Source document —
=== Begin Enclosure ===
## 0. Context

This is a second practice problem on NP-Completeness proofs.

The first one was Almost-SAT problem.

## 1. Problem Statement

Consider **Sparse Subgraph** problem defined as following:

**Input:** An undirected graph $G = (V, E)$ and variables $k, l \in \mathbb{Z}$.

**Output:** A set $S \subset V$ where $|S| = k$ and there are *at most* $l$ edges between pairs of vertices in $S$.
Report *NO*, if no such set exists.

Prove that **Sparse Subgraph** problem is NP-Complete.

## 2. Attack Plan

We need to show that:

- $SS \in NP$
- $IS \to SS$

where SS := Sparse Subgraph problem, and IS := Independent Set problem.

## 3. Proof

### 3.1 $SS \in NP$

Consider input graph $G = (V, E)$ and $k, l \in \mathbb{Z}$ for a Sparse Subgraph problem.

Given a solution $S$, it takes $O(|V|)$ time to verify that $|S| = k$.

To check that number of edges between any pair of vertices in $S$ is $\le l$, we need to run $O({|V|}^2)$ algorithm.

### 3.2 $IS \to SS$

Independent Set is a known NP-Complete problem. It takes graph $G = (V, E)$ and $g \in \mathbb{Z}$ and returns $S \subset V$, where $|S| \ge g$ and $\forall x, y \in S$, $(x, y) \notin E$ i.e. there is no edges between vertices in $S$.

In order to reduce $IS \to SS$ we first need to show how input for $IS$ is transformed to input for $SS$: let’s set $k = g$ and $l = 0$. Now, run SS on input $(G, k, l)$.

**Claim:** $G$ has an Independent Set $S$, where $|S| = g$ $\iff$ $G$ has a Sparse Subgraph $S$, where $|S| = k = g$ and
$l \le 0 $

Forward implication: take any Independent Set $S$, it is a Sparse Spargraph as well, since there is no edges between vertices of $S$ ($l \le 0$) and $|S| = g = k$.

Reverse implication: for a given Sparse Graph solution $S$, it is an Independent Set as well (number of edges between vertices is zero, and $|S| = g = k$). $\blacksquare$
=== End Enclosure ===
In the Sparse Subgraph proof, what values are given to k and l when the Independent Set input is transformed? The listing after this point has no connection to the Sparse Subgraph proof.

Data extract —
=== Begin Enclosure ===
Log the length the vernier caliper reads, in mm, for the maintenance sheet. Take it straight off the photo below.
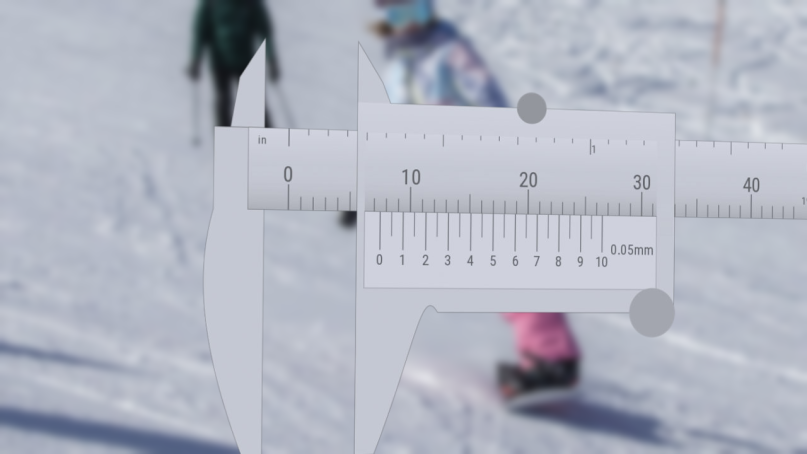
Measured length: 7.5 mm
=== End Enclosure ===
Completed task —
k is set equal to g, and l is set to 0.